● **Text provided**:
▼▼▼

The Duplo's at least keeping DS1 busy, anyhow. DS2 actually put a few of the Bob the Builder faces onto some wheelbases (whoohoo - first time I've ever seen him put lego together) and played with it for quite a while before returning to his stripping antics but, apart from a break while we too a walk around the block and while he chalked for a bit in the back yard, DS1 has been pretty busy with it.

Marne · 02/06/2010 16:01

Dd2's now refusing to wear a nappy (due to me giving her in the night garden pants), i'm trying to keep her away from the new sofa. I can only really potty train her when dh isn't here as he hates dd2 peeing on everything , i really want to get her dry by september but its going to be hard. I'm sure she could do it if she wanted too, she manages to hold on for hours when her nappies off but then when she does go it causes a flood .

We use dungarees when we take her out (to stop her undressing).

▲▲▲

(Data excerpts)
▼▼▼

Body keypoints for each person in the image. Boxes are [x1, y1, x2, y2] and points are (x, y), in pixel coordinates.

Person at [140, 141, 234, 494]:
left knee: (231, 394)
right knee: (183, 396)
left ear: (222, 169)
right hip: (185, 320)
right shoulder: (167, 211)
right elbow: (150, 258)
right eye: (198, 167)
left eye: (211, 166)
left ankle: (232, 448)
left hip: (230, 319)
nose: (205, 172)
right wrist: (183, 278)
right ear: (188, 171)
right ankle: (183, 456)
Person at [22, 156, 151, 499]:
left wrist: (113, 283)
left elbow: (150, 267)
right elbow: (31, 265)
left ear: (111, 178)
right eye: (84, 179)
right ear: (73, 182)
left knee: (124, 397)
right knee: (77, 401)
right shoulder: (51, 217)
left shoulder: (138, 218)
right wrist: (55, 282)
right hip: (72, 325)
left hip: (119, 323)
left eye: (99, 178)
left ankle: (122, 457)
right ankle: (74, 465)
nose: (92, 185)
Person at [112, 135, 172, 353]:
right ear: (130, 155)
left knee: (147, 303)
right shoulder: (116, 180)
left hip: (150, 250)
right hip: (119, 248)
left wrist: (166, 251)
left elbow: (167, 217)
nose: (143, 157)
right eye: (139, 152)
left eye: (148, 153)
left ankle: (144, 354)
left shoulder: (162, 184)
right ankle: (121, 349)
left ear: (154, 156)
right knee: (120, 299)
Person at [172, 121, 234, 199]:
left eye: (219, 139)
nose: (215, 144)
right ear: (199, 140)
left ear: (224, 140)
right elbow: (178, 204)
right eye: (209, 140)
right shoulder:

▲▲▲

● **Required action A**: Using the parenting forum posts, decide whether each statement agrees with them: (i) DS2 put some of the Bob the Builder faces onto wheelbases; (ii) the writer can potty train Dd2 mainly while dh is at home; (iii) Dd2 is now refusing to wear a nappy. Answer yes or no for each and quote the deciding words.
● **Required action B**: List every abbreviation the parenting forum posts use for a family member.
● **Required action C**: Carry on the parenting forum posts from the point where they end.
The data excerpts are not needed for any of the work.

● **Response area A**:
(i) Yes: "DS2 actually put a few of the Bob the Builder faces onto some wheelbases"
(ii) No: "I can only really potty train her when dh isn't here"
(iii) Yes: "Dd2's now refusing to wear a nappy"

● **Response area B**: DS1, DS2, Dd2, dh

● **Response area C**:
OP posts:
borderslass · 02/06/2010 16:54

if someone had asked me this question 10 years ago I would of thought I honestly don't know ds's[15] speech was terrible, was constantly hitting me and his sisters, didn't eat or sleep and dh had asked me to put him in care as I was totally exhausted. [he has to work] but in the last 4 years its changed yes he will always need support but can cook a little, his self help skills are coming along nicely he still needs telling to get into shower and I need to wash his hair and nag tell him to use shower gel he still only sleeps about 4 hours a night but he doesn't need watching 24/7 any more I can't go out and leave him as he is too unpredictable with knives and fire.There may come a time when he will need to go into supported accomadation but only because we'll be to old to care for him.

sc13 · 02/06/2010 17:50

Actually, the one thing I would like DS to be able to do in 20 years' time is being able to have a conversation, in whatever form. Just a bit of back-and-forth, you know, chit-chat, even just telling me what sort of day he's had would do. I know we're getting there, but at this rate, it does feel like it will take 20 years...

anonandlikeit · 02/06/2010 18:02

Actually I think i met ds2 in 20 yrs today, from afar I watched this man with someone (I'm guessing a support worker) in the swimming pool.
He didn't need hand holding all of the time but did need an able adult with him.
DS2 struggles to communicate, his latest report describes him as selectively mute - not sure I agree with that but he does certainly struggle.
He has learning difficulties BUT if we find his niche hopefully he will be able to do some form of work as he has a good level of understanding.
We were also told at a recent crap appnt that he is likely to deteriorate physically with age so I guess manual work is out too.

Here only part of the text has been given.